The XML Logo 
    (from the XML FAQ)

[ Please use generation 4 or 5 HTML browsers for this Website ]

XHTML: HTML-in-XML

The HTML files in this site (Chinese XML Now!) follow the W3C's proposed format for future HTML: XHTML (formerly codenamed Voyager.) This uses the HTML DTD, but with XML syntax: HTML-in-XML.

There are some additional requirements in XHTML which the XML data content models cannot check. So we have made an Exclusion Validator for XHTML in XSL available.

How We Make This Site

We edit our files as ordinary HTML files. Then we run a script using Dave Ragget's excellent tidy program over the files to convert them into well-formed HTML and to add XML headers. Then we check that tidy has generated well-formed XML using James Clark's xmlwf tool. At times, we also use OmniMark Light edition, and the GNU utility sed.

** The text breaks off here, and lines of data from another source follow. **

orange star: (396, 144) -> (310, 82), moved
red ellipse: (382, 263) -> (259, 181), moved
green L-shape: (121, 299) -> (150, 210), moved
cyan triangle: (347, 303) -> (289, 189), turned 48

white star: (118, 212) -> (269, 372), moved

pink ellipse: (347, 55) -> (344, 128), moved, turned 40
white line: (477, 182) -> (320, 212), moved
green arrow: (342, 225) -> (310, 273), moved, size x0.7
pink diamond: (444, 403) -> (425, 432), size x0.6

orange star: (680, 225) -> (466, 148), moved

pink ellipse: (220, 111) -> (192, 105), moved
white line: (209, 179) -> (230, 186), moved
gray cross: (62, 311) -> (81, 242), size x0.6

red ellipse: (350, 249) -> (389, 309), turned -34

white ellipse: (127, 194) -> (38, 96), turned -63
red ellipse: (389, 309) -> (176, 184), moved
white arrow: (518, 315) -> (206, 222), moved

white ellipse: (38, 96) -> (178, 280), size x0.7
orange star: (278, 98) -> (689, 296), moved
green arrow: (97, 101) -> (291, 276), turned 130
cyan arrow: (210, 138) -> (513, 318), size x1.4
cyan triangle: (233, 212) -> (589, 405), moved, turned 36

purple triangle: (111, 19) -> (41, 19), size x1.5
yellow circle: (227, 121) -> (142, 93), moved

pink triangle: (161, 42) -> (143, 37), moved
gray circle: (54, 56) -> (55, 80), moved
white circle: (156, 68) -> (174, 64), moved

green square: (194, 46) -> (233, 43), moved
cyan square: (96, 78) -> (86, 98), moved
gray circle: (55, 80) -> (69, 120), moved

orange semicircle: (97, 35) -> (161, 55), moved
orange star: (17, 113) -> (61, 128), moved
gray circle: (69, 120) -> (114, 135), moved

Tidy, xmlwf, OmniMark Light Edition and the GNU tools are all available free over the Internet. We have also created a custom version of tidy for Chinese that handles Big5 and UTF-8 with better Chinese line-breaking (it also handles ShiftJIS better).

Another program which looks interesting is John Walker's demoronizer, which combines a transcoder with some tag re-arrangement, but we are not using it.

Checking XHMTL

In each directory, we are putting two shell scripts:


#!/bin/sh

# generate.sh 
for i in XSLvalidation checklist faq-phrase-index 
do
        /project3/xml/bin/tidy -config config.txt $i.html
done

// config.txt for HTML tidy for English XHTML files
write-back: yes
indent: auto
indent-spaces: 2
wrap: 70
markup: yes
clean: yes
output-xml: yes 
input-xml: no 
show-warnings: yes
numeric-entities: yes
quote-marks: yes
quote-nbsp: no 
quote-ampersand: yes
break-before-br: no
uppercase-tags: no 
uppercase-attributes: no 
smart-indent: yes
output-xhtml: yes
char-encoding: utf8
language: en
ncr: yes


#!/bin/sh

# check.sh 
for i in XSLvalidation checklist faq-phrase-index 
do
        /project3/xml/bin/xmlwf $i.html
done

Currently we are not checking validity on XHTML documents; this primarily causes problems relating to missing or duplicate ID attributes so far. The XML documents which are processed using OmniMark usually must be valid, however.

We will be integrating this into an overnight batch file to make sure that files are tidied overnight. This seems to provide a simple way to gradually introduce users to the idea of document well-formedness and validity.